I am so totally happy and completely terrified. The problem with being really really high is there is so very far to fall...
If you've ever sat on the brink of everything you've ever wanted and dreamed life could be at the very center of your soul and being, and have tasted and breathed what it would be like to consume all of that. Well I've come to sit at that table.. this feast set before me.. starving, like I've been wandering a desert for days... and there it is, food and water overflowing before me, all my longings realized.. and I'm afraid to lift the fork to find it a mirage.
If you haven't found yourself there.
Wake the fuck up.
Life is too short, too precious.. for you to not have been longing and dreaming, and journeying through the desert of your soul.

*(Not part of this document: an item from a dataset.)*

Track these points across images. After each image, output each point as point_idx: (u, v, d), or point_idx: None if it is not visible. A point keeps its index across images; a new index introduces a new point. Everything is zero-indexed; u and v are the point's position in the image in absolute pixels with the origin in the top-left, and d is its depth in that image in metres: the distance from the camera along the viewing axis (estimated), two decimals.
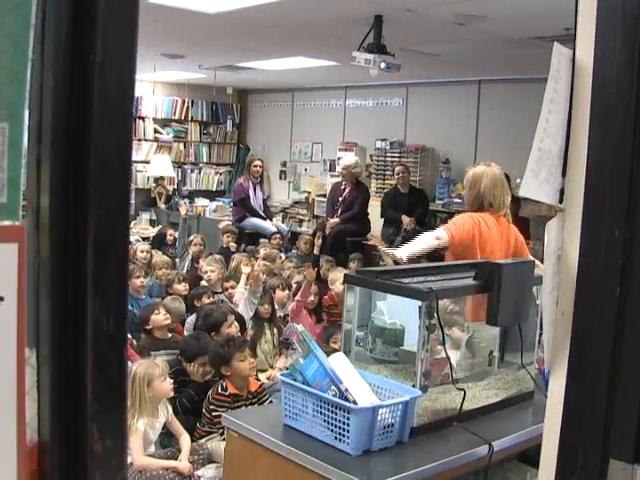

If you have been filled with passion.. and you know what I'm talking about... even if you've been afraid, so afraid.. like I get at times. Don't shut it down.
This is living...
I can't capture it here.. I can't give it to you.. oh that I could give it to the world. You have to want it, and to quest for it and to never ever ever give up.. even if the desert consumes you... because even if you don't make it.. maybe somebody will, and you can inspire them to dream.. the true dream. Your souls dreams. Remember... your soul. You tell me, what the fuck else matters if not that?
People like to contain the world in little structures about what they've been taught to believe is right and good. and that is total shit. You cannot do that. You can judge yourself, but not others.. and there is only one way to do that and it's by learning to listen to yourself, listen to yourself in those deep quiet places inside of you. That's the only place you can find right and good.
People
use the term poly/polyamory a lot for
what
I want when I describe my dreamings.. because a lot of what I long for in my
life is to be part of a family of people who love one another in a deep and
complete way and are not afraid to connect, and to touch one another's spirits
and to challenge one another to grow and to live. The idea
that I can have what I have with Wolfe, with another two people as well, and
that each person connects with each other person in a slightly different
way... I'm driven. All the pictures are of her and I today... that's
just the way it turned out in terms of graphics.. not in terms of what's
happening inside of me.. I don't want separate puzzle pieces.. I want a big
picture. Everyone's big picture is different...
Respect it.. respect takes everyone a long way.. If you respect your truth, you can respect other peoples truths.
Hold my hand now... I'm afraid of heights.. but damn it I want to fly.